[[ MATERIAL PROVIDED, beginning ]]

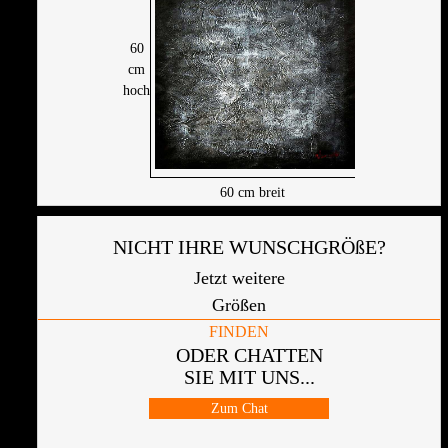
60
cm
hoch
60
cm breit
NICHT IHRE WUNSCHGRÖßE?
Jetzt weitere
Größen
FINDEN
ODER CHATTEN
SIE MIT UNS...
Zum Chat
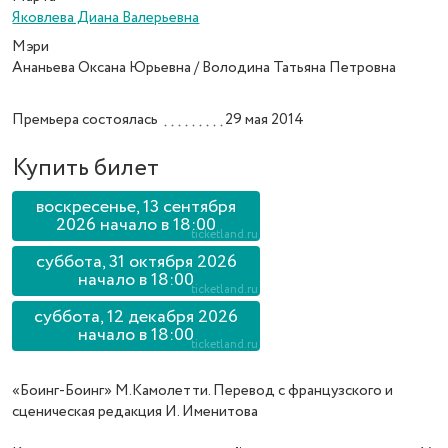
Яковлева Диана Валерьевна
Мэри
Ананьева Оксана Юрьевна / Володина Татьяна Петровна
Премьера состоялась
29 мая 2014
Купить билет
воскресенье, 13 сентября
2026 начало в 18:00
суббота, 31 октября 2026
начало в 18:00
суббота, 12 декабря 2026
начало в 18:00
«Боинг-Боинг» М.Камолетти. Перевод с французского и
сценическая редакция И. Именитова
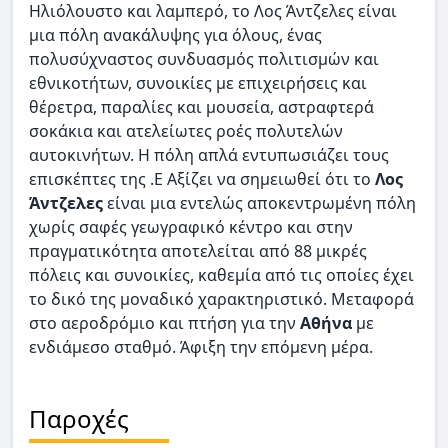
Ηλιόλουστο και λαμπερό, το Λος Άντζελες είναι
μια πόλη ανακάλυψης για όλους, ένας
πολυσύχναστος συνδυασμός πολιτισμών και
εθνικοτήτων, συνοικίες με επιχειρήσεις και
θέρετρα, παραλίες και μουσεία, αστραφτερά
σοκάκια και ατελείωτες ροές πολυτελών
αυτοκινήτων. Η πόλη απλά εντυπωσιάζει τους
επισκέπτες της .Ε Αξίζει να σημειωθεί ότι το
Λος
Άντζελες
είναι μια εντελώς αποκεντρωμένη πόλη
χωρίς σαφές γεωγραφικό κέντρο και στην
πραγματικότητα αποτελείται από 88 μικρές
πόλεις και συνοικίες, καθεμία από τις οποίες έχει
το δικό της μοναδικό χαρακτηριστικό. Μεταφορά
στο αεροδρόμιο και πτήση για την
Αθήνα
με
ενδιάμεσο σταθμό. Άφιξη την επόμενη μέρα.
Παροχές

[[ MATERIAL PROVIDED, end ]]

[REQUIRED ACTION] Retype the listing verbatim, minus every image.

[TASK ANSWER]
60
cm
hoch
60
cm breit
NICHT IHRE WUNSCHGRÖßE?
Jetzt weitere
Größen
FINDEN
ODER CHATTEN
SIE MIT UNS...
Zum Chat
Яковлева Диана Валерьевна
Мэри
Ананьева Оксана Юрьевна / Володина Татьяна Петровна
Премьера состоялась
29 мая 2014
Купить билет
воскресенье, 13 сентября
2026 начало в 18:00
суббота, 31 октября 2026
начало в 18:00
суббота, 12 декабря 2026
начало в 18:00
«Боинг-Боинг» М.Камолетти. Перевод с французского и
сценическая редакция И. Именитова
Ηλιόλουστο και λαμπερό, το Λος Άντζελες είναι
μια πόλη ανακάλυψης για όλους, ένας
πολυσύχναστος συνδυασμός πολιτισμών και
εθνικοτήτων, συνοικίες με επιχειρήσεις και
θέρετρα, παραλίες και μουσεία, αστραφτερά
σοκάκια και ατελείωτες ροές πολυτελών
αυτοκινήτων. Η πόλη απλά εντυπωσιάζει τους
επισκέπτες της .Ε Αξίζει να σημειωθεί ότι το
Λος
Άντζελες
είναι μια εντελώς αποκεντρωμένη πόλη
χωρίς σαφές γεωγραφικό κέντρο και στην
πραγματικότητα αποτελείται από 88 μικρές
πόλεις και συνοικίες, καθεμία από τις οποίες έχει
το δικό της μοναδικό χαρακτηριστικό. Μεταφορά
στο αεροδρόμιο και πτήση για την
Αθήνα
με
ενδιάμεσο σταθμό. Άφιξη την επόμενη μέρα.
Παροχές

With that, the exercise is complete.